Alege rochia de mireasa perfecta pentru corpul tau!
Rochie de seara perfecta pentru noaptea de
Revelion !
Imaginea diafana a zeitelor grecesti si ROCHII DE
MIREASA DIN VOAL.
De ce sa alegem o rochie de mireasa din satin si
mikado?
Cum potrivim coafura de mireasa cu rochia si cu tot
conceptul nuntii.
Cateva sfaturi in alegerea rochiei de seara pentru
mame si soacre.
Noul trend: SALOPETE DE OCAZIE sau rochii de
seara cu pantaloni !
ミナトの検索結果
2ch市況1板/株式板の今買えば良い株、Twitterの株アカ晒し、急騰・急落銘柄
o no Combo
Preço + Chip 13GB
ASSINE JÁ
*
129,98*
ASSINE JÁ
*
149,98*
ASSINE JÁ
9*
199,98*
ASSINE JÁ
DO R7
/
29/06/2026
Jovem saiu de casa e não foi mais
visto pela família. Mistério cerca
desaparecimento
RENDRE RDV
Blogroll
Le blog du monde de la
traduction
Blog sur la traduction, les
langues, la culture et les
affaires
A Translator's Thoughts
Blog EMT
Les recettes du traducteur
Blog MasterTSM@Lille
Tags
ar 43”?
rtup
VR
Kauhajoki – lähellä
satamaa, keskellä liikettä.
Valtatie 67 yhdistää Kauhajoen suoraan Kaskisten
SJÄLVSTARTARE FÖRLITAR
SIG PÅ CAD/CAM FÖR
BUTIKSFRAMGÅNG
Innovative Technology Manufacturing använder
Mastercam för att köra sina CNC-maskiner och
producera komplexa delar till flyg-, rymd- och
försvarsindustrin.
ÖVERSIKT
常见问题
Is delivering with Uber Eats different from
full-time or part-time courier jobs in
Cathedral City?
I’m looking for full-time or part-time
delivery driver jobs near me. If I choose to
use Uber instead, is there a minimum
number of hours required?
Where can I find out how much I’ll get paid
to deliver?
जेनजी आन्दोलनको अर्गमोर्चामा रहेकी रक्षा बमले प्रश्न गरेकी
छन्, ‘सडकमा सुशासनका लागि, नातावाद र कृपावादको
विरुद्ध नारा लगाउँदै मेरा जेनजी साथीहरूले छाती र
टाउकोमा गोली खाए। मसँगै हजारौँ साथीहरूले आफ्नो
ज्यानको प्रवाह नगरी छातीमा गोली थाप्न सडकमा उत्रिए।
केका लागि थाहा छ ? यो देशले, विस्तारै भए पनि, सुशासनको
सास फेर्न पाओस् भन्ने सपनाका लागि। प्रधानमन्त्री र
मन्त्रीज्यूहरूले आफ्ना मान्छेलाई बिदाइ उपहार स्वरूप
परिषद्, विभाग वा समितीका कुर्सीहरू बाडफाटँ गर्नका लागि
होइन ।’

##########

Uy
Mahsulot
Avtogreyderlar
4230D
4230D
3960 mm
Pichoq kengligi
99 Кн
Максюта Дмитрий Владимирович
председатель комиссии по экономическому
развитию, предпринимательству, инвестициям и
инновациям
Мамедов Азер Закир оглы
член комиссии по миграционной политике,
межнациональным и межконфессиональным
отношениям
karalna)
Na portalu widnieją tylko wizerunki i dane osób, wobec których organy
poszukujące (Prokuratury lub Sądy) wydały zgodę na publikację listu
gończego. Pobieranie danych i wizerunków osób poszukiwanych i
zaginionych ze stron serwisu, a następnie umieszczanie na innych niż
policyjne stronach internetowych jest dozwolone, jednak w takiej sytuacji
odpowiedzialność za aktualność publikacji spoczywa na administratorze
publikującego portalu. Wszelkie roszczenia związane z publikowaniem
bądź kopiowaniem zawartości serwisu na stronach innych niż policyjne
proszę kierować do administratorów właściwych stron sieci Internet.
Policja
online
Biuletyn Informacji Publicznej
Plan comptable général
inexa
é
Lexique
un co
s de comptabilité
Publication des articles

##########

What lines in the data include the string "Uber"? Copy each one.

Is delivering with Uber Eats different from
use Uber instead, is there a minimum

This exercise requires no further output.